MSF’s letter said that despite growing international awareness of the scale of suffering in central Africa, the U.N. has failed to scale up their aid effort, sentencing civilians to a life without even the most basic needs, including clean water and sanitation. It implied that the U.N. had acknowledged that its efforts suffered from poor humanitarian leadership in the field, and lack of responsiveness. But it said the U.N. has failed to urgently and adequately address those shortcomings, or to deploy more experienced aid workers in CAR. Instead, the U.N. relief agencies have devoted their attention to developing a "time-consuming" new humanitarian response plan that could take weeks or months to implement.
Liu also faulted what she considered an excessively "risk averse" response to the crisis, saying that UN aid workers wear "military helmets and flak jackets in an environment that does not require such protective gear…While not playing down residual risks, MSF considers current U.N. agencies security concerns disproportionate to field realities."
Peter Bouckaert, emergencies director at Human Rights Watch, who today concluded a tour of CAR’s conflict zones, confirmed MSF’s concerns.

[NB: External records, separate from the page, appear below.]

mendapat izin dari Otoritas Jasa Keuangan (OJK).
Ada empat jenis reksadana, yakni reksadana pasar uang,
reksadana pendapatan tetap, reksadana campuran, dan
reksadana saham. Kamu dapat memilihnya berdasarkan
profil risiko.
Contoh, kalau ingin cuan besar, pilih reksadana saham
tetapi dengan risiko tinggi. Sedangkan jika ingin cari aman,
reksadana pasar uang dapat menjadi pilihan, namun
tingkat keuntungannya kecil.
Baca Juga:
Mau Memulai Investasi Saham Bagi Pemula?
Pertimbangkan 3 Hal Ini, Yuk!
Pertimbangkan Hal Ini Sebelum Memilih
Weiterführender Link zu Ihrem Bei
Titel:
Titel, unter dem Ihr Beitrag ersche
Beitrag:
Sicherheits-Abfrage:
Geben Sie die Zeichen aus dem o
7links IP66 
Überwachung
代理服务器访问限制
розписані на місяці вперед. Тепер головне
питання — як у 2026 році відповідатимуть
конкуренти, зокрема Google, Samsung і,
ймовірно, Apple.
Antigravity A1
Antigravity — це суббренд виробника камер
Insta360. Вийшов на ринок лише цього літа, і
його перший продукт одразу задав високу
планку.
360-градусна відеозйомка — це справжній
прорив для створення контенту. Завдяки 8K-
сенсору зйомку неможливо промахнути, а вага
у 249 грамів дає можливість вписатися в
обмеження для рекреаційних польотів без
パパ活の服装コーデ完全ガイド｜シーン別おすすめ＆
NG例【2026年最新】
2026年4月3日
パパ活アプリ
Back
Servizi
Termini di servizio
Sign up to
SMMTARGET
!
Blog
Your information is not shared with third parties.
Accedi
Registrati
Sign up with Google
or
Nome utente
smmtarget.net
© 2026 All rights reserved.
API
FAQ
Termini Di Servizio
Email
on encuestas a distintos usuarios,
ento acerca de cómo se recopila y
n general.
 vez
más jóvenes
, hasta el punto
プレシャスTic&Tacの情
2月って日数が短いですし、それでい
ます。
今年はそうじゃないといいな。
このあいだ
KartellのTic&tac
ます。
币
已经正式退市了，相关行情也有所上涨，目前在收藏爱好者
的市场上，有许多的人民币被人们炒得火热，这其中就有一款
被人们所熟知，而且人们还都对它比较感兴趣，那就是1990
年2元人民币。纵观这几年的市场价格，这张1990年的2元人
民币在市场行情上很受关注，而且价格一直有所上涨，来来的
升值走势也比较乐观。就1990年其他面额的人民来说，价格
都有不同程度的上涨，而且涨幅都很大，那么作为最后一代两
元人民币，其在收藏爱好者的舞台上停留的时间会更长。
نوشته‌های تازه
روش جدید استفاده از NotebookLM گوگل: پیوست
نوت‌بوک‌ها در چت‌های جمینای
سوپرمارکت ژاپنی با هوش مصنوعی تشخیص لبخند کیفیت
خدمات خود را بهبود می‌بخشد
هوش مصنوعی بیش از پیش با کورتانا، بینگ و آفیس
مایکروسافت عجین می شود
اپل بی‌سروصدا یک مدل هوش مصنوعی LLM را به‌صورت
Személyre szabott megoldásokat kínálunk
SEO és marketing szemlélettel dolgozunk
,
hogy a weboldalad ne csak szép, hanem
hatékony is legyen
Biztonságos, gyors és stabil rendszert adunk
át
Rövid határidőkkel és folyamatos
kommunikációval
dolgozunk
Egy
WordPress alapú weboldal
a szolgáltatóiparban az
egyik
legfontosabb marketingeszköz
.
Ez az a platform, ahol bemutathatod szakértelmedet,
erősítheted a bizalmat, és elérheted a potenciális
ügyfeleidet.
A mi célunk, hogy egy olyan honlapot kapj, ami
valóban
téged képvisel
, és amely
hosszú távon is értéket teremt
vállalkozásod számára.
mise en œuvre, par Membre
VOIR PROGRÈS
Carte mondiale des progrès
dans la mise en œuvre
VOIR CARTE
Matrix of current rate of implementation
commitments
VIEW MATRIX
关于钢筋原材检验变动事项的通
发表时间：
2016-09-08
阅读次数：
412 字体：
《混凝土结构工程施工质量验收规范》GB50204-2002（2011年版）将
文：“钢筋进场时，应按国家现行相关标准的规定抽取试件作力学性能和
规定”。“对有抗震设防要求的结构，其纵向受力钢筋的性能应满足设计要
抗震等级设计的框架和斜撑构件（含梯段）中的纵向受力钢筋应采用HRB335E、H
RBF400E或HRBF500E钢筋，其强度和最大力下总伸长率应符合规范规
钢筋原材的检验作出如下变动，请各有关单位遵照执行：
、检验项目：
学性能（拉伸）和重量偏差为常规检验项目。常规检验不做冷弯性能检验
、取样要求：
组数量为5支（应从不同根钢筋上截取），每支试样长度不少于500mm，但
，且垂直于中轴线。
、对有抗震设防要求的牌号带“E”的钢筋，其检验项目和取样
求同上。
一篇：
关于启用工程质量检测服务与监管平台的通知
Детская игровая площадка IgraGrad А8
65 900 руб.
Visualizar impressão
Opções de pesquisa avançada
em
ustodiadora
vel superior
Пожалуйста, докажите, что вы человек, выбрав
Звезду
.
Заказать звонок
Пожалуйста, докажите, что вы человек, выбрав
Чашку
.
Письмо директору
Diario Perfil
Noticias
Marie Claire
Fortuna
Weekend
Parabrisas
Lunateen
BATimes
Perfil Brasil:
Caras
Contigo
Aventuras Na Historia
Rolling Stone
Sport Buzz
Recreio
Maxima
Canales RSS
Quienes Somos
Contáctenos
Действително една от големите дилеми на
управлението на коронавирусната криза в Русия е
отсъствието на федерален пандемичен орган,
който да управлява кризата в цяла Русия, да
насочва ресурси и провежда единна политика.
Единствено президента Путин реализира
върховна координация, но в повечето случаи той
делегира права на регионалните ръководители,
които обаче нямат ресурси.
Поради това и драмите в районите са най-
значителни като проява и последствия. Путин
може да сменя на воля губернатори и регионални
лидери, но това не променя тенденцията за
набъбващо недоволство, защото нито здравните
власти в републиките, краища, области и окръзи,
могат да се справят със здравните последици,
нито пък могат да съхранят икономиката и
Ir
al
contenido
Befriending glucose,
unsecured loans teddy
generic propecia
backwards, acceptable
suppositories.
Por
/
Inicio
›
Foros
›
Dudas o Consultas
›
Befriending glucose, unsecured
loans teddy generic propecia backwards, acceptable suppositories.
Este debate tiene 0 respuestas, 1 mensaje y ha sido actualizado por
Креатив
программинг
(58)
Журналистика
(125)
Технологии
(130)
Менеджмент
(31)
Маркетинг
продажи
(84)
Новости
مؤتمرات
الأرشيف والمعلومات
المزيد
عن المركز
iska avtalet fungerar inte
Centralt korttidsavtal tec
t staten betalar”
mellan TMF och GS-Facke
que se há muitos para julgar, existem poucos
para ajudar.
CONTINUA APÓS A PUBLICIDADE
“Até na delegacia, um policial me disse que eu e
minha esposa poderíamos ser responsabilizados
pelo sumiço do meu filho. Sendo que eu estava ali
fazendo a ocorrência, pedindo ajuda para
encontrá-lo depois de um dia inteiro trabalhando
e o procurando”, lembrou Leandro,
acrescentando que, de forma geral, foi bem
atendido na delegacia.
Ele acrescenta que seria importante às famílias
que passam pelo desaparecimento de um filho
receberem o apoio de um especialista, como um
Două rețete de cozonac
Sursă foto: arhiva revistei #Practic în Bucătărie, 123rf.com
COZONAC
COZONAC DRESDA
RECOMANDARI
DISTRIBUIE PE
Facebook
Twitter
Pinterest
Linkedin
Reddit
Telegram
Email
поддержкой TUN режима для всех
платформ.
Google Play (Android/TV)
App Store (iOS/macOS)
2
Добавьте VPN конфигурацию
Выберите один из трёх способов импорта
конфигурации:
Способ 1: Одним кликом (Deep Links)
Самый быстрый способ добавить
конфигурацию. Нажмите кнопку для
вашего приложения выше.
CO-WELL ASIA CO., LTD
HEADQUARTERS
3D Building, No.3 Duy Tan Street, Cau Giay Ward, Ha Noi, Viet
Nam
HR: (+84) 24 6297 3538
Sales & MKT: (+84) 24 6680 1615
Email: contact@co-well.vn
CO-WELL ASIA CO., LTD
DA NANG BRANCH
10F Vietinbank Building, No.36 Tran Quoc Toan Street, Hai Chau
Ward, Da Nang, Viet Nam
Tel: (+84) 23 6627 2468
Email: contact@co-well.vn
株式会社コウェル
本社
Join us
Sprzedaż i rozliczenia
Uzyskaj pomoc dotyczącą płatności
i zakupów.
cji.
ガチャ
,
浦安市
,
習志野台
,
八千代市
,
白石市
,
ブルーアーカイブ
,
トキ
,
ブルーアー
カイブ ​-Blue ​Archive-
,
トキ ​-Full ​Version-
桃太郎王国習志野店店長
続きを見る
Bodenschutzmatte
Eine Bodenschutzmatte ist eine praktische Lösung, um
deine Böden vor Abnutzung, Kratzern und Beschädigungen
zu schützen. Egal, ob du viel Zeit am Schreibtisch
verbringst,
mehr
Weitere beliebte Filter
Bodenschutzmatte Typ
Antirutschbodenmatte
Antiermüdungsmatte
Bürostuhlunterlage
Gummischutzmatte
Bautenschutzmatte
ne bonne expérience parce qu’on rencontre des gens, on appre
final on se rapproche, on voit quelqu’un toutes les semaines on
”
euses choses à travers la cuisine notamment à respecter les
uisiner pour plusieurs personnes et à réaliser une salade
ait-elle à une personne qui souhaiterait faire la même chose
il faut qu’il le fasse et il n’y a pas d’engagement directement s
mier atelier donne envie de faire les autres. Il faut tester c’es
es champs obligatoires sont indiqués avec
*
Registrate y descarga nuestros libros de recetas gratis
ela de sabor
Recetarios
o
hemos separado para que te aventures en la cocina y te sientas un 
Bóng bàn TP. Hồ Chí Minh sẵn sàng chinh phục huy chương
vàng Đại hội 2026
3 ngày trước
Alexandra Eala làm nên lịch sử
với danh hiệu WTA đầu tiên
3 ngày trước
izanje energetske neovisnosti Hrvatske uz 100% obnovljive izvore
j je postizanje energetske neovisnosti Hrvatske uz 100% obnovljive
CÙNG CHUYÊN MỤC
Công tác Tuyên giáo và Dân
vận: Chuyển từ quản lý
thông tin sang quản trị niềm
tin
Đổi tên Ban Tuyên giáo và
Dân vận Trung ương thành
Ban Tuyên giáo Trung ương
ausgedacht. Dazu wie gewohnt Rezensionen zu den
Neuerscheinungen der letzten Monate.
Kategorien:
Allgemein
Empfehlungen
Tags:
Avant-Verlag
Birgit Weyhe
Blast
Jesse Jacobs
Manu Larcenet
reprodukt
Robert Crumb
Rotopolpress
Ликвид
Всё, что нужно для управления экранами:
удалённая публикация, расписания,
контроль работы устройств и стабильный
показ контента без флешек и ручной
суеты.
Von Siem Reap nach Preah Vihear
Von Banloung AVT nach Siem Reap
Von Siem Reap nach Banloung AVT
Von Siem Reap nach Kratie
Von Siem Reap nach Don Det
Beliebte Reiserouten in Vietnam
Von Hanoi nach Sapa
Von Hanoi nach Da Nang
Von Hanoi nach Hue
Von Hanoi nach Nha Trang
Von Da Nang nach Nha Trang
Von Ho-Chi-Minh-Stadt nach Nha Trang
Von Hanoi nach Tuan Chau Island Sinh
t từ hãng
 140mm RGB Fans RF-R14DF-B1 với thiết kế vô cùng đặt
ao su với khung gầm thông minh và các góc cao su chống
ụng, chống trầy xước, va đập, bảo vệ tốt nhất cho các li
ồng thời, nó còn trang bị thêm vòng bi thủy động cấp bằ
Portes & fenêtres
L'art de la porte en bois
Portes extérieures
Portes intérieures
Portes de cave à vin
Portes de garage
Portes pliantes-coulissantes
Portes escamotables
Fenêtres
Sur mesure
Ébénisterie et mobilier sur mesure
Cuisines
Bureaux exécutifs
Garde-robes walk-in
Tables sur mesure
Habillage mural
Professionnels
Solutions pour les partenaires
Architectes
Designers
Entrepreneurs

"The U.N. humanitarian response in CAR is deeply flawed, and is not reaching tens of thousands of displaced who are living in the bush after their villages were burned by Seleka," he told The Cable in an email. "People are needlessly dying as a result, at least partly because of the severe restrictions placed on U.N. humanitarians by their own security advisors… The U.N. needs to urgently reassess its humanitarian response in CAR, and work out mechanisms that allow them to better meet the urgent and massive humanitarian needs on the ground."
"A broader humanitarian response is not possible without increased security for the humanitarians themselves, who do face real threats in many areas," he added. "The biggest reason for the massive humanitarian crisis in CAR is the reign of terror imposed by Seleka, and increasingly also by the anti-balaka militias. The humanitarian needs of the displaced must be met, but we should not forget that they would all be much better off if the indiscriminate killings and village burnings stop, and people can return to their homes and live in peace."